You know the drill: Most of us were raised expecting to retire sometime around or after age 65—it’s been the late-in-life American Dream. Granted, many of us can’t afford to do so, but for those who are having the quintessential “golden years” experience of leisure, not labor, there is an intriguing new finding.
According to a new study conducted by Christopher Tonetti, an associate professor of economics at Stanford Graduate School of Business, and his colleagues, most retirees would rather not have their work lives come to a grinding halt. They’d rather wind down if (and it’s a big if) they could find a job that offered some flexibility. Says Tonetti unequivocally: “A lot of Americans who are sitting at home not working want to be working.”

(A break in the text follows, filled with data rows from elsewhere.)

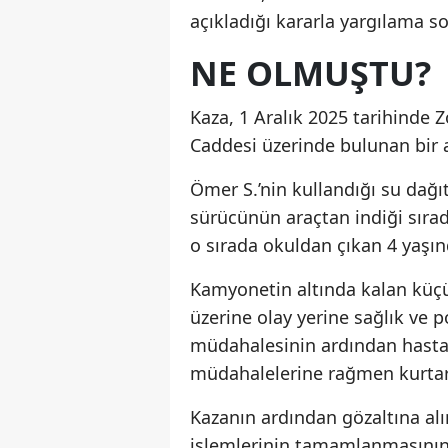
açıkladığı kararla yargılama so
NE OLMUŞTU?
Kaza, 1 Aralık 2025 tarihinde 
Caddesi üzerinde bulunan bir
Ömer S.’nin kullandığı su dağ
sürücünün araçtan indiği sıra
o sırada okuldan çıkan 4 yaşın
Kamyonetin altında kalan küçü
üzerine olay yerine sağlık ve po
müdahalesinin ardından hastan
müdahalelerine rağmen kurtar
Kazanın ardından gözaltına a
işlemlerinin tamamlanmasının 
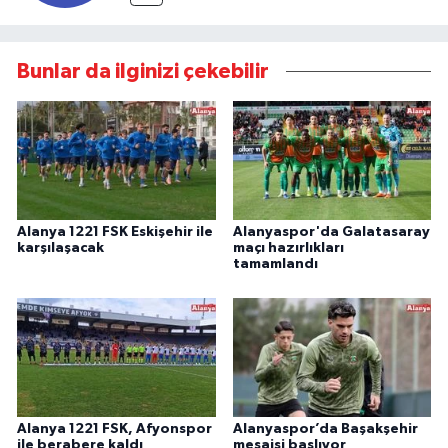
Bunlar da ilginizi çekebilir
Alanya 1221 FSK Eskişehir ile
Alanyaspor'da Galatasaray
karşılaşacak
maçı hazırlıkları
tamamlandı
Alanya 1221 FSK, Afyonspor
Alanyaspor’da Başakşehir
ile berabere kaldı
mesaisi başlıyor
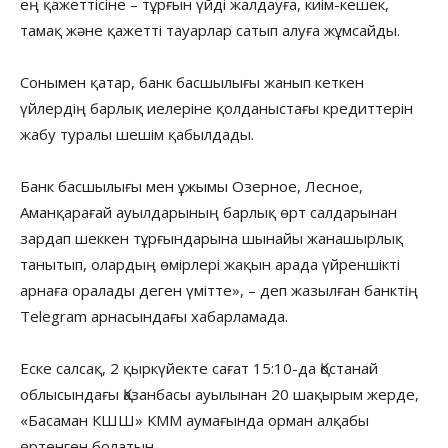
ең қажеттісіне – тұрғын үйді жалдауға, киім-кешек,
тамақ және қажетті тауарлар сатып алуға жұмсайды.
Сонымен қатар, банк басшылығы жанып кеткен
үйлердің барлық иелеріне қолданыстағы кредиттерін
жабу туралы шешім қабылдады.
Банк басшылығы мен ұжымы Озерное, Лесное,
Аманқарағай ауылдарының барлық өрт салдарынан
зардап шеккен тұрғындарына шынайы жанашырлық
танытып, олардың өмірлері жақын арада үйреншікті
арнаға оралады деген үмітте», – деп жазылған банктің
Тelegram арнасындағы хабарламада.
Еске салсақ, 2 қыркүйекте сағат 15:10-да Қостанай
облысындағы Қазанбасы ауылынан 20 шақырым жерде,
«Басаман КШШ» КММ аумағында орман алқабы
өртенген болатын.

A lot of Americans who are sitting at home not working want to be working.
Here’s a little more about the survey that 1,771 older Americans answered: Tonetti and his team culled employment and retirement information on the respondents and then asked them some hypothetical questions like, “Would you return to a job that was identical to your previous employment in every way?” and “What if the hours afforded more flexibility or the wage was slightly lower?”

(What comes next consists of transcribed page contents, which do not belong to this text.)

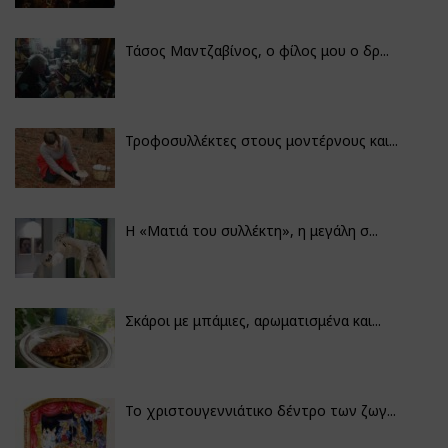
Τάσος Μαντζαβίνος, ο φίλος μου ο δρ...
Τροφοσυλλέκτες στους μοντέρνους και...
H «Ματιά του συλλέκτη», η μεγάλη σ...
Σκάροι με μπάμιες, αρωματισμένα και...
Το χριστουγεννιάτικο δέντρο των ζωγ...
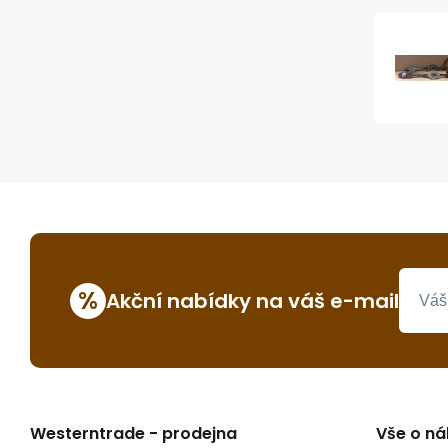
%
Akční nabídky na váš e-mail
Westerntrade - prodejna
Vše o n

Older People Want to Work!
The astounding findings revealed that almost 40 percent of participants would return to work if offered a job with the same hours and same wage as their last position. Almost a third said that, in retrospect, they wouldn’t have retired at all and would have kept their last job if given the chance.
These numbers shot up even higher when those surveyed were given the option of still working but with flexible hours. Close to 60 percent said they would happily head back on the job if a flexible—not full-time—schedule was part of the deal. Perhaps more shockingly, 40 percent said they’d take a 10 percent cut in their hourly wage, and 20 percent would accept a 20 percent hourly-wage cut under these conditions.
So given this interest among older Americans to keep working, why isn’t it actually happening in our society? “We need to understand why firms don’t seem to find it profitable to hire older Americans, even at wages that are lower than they used to earn, and why they don’t seem to want to offer part-time or flexible schedules,” says Tonetti. “But getting managers, or HR, to truthfully and accurately discuss hiring and continued employment practices for older workers—that’s a very tricky thing to do.” Let’s hope it happens, and soon.